Thursday, October 4, 2012

What Exactly Did Mitt Romney Win?


He did it: Mitt Romney won the debate.  Ask anyone.

Mitt Romney looked presidential.

And apparently the man who actually is the president didn’t ‘look like’ a president, whatever that means.

I’ll get to who I think won the substantive debate another time, but I’m very clear on who lost and it wasn’t either of the men on stage last night.  It was the pundits and pollsters and people who ‘decided’ the win/loss based on beauty pageant criteria.

In case I wasn’t clear, WE are the losers.

I continue to wonder what people who simply listened to the debate on the radio, or the blind, think of who ‘won’ or ‘lost’.  I know television is a visual medium, but don’t you think it’s bit ridiculous that John F. Kennedy was declared the winner against Richard Nixon because of make-up and its lack?  Or do we really comfort ourselves that the national judgment against Nixon that fateful night was somehow clairvoyant about the man Nixon was or would become?  Really?  Or did we just get lucky?

Here’s the reality check: you can’t tell much about a man by how he looks (or a woman, for that matter).  And that’s the truth.  Ask any woman who has been raped by someone she knows.  Or the parents of a child abused by someone they entrusted with their dearest treasure.

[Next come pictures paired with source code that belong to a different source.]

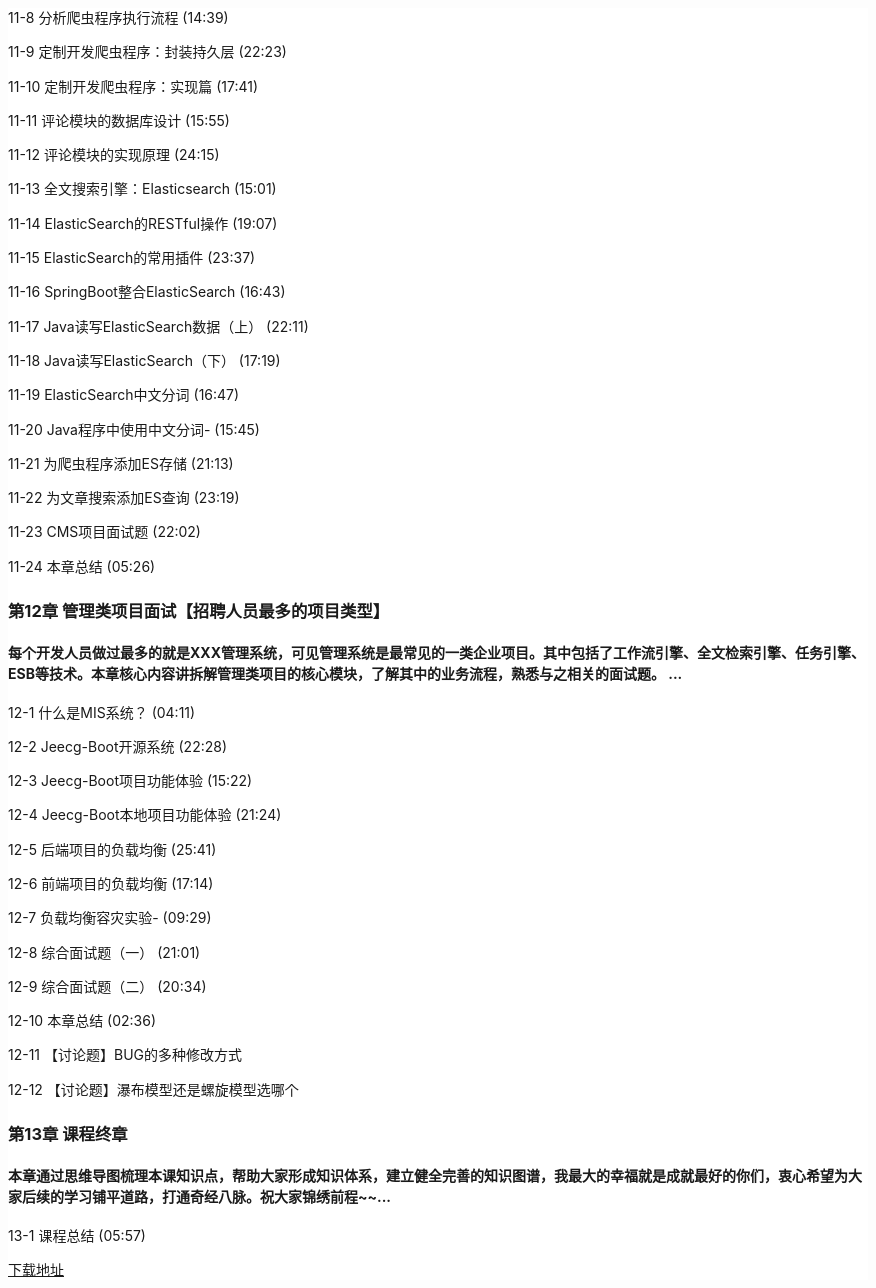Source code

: 11-8 分析爬虫程序执行流程 (14:39)

11-9 定制开发爬虫程序：封装持久层 (22:23)

11-10 定制开发爬虫程序：实现篇 (17:41)

11-11 评论模块的数据库设计 (15:55)

11-12 评论模块的实现原理 (24:15)

11-13 全文搜索引擎：Elasticsearch (15:01)

11-14 ElasticSearch的RESTful操作 (19:07)

11-15 ElasticSearch的常用插件 (23:37)

11-16 SpringBoot整合ElasticSearch (16:43)

11-17 Java读写ElasticSearch数据（上） (22:11)

11-18 Java读写ElasticSearch（下） (17:19)

11-19 ElasticSearch中文分词 (16:47)

11-20 Java程序中使用中文分词- (15:45)

11-21 为爬虫程序添加ES存储 (21:13)

11-22 为文章搜索添加ES查询 (23:19)

11-23 CMS项目面试题 (22:02)

11-24 本章总结 (05:26)


### 第12章 管理类项目面试【招聘人员最多的项目类型】

#### 每个开发人员做过最多的就是XXX管理系统，可见管理系统是最常见的一类企业项目。其中包括了工作流引擎、全文检索引擎、任务引擎、ESB等技术。本章核心内容讲拆解管理类项目的核心模块，了解其中的业务流程，熟悉与之相关的面试题。 ...
12-1 什么是MIS系统？ (04:11)

12-2 Jeecg-Boot开源系统 (22:28)

12-3 Jeecg-Boot项目功能体验 (15:22)

12-4 Jeecg-Boot本地项目功能体验 (21:24)

12-5 后端项目的负载均衡 (25:41)

12-6 前端项目的负载均衡 (17:14)

12-7 负载均衡容灾实验- (09:29)

12-8 综合面试题（一） (21:01)

12-9 综合面试题（二） (20:34)

12-10 本章总结 (02:36)

12-11 【讨论题】BUG的多种修改方式

12-12 【讨论题】瀑布模型还是螺旋模型选哪个


### 第13章 课程终章

#### 本章通过思维导图梳理本课知识点，帮助大家形成知识体系，建立健全完善的知识图谱，我最大的幸福就是成就最好的你们，衷心希望为大家后续的学习铺平道路，打通奇经八脉。祝大家锦绣前程~~...
13-1 课程总结 (05:57)


[下载地址](http://www.36tz.cn "下载地址")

Our visual ‘truth’, ‘goodness’, and ‘character’ detectors are notoriously faulty.

I had an initial reaction last night about the debate winner and loser based on content.  As I said in yesterday’s blog, I flowed the debate.  That meant that I spent much of my time head down, listening and taking notes about what I heard and almost no time at all, save during the opening and closing remarks, to watching the two men.  Their visual impact on me was quite limited.  Thus my own ‘take’ about what was happening was very different than other folks in the room.  The things they had noted I did not see.  My not seeing was actually intentional: I wanted to minimize, as best I could, my own biases and preconceptions and come to a conclusion based on the content of the debate.  Of course it’s impossible to totally free one’s self of the baggage brought to any experience, but there are tricks to detaching even from ourselves: avoiding the visuals is one of them.

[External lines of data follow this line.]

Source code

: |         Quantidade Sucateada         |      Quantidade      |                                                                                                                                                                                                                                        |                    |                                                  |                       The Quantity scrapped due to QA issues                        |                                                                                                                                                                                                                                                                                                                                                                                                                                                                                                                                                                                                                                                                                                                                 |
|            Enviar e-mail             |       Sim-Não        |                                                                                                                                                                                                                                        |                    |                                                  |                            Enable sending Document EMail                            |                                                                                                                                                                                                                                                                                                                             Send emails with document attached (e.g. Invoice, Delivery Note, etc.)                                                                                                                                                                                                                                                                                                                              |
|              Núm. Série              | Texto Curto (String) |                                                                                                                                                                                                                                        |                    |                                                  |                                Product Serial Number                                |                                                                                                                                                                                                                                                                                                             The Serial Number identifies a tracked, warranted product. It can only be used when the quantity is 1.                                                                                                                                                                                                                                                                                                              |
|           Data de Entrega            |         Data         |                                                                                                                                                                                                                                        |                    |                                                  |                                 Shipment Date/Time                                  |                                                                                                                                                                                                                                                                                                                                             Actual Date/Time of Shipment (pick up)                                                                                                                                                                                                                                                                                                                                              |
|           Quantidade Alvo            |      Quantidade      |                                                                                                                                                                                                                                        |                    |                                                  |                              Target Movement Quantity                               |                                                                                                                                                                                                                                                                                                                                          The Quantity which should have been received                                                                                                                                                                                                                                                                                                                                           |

As Gwen Ifill noted after the debate, the punditry had asked for a policy wonk debate (one where the debaters actually addressed the issues rather than engaging in political tap dancing), but once they got one, they judged the two men according to the rules of tap dancing. (I paraphrase freely, of course).

Like I said, I’m on my way to flow the contents of the debate to come to my own conclusions about who carried the day.  I’ll let you know my results.

In the meantime, can we all just take a breath and ponder what each man actually had to say and what it means for the governance of our country and stop thinking about who ‘looked’ the part?  Please?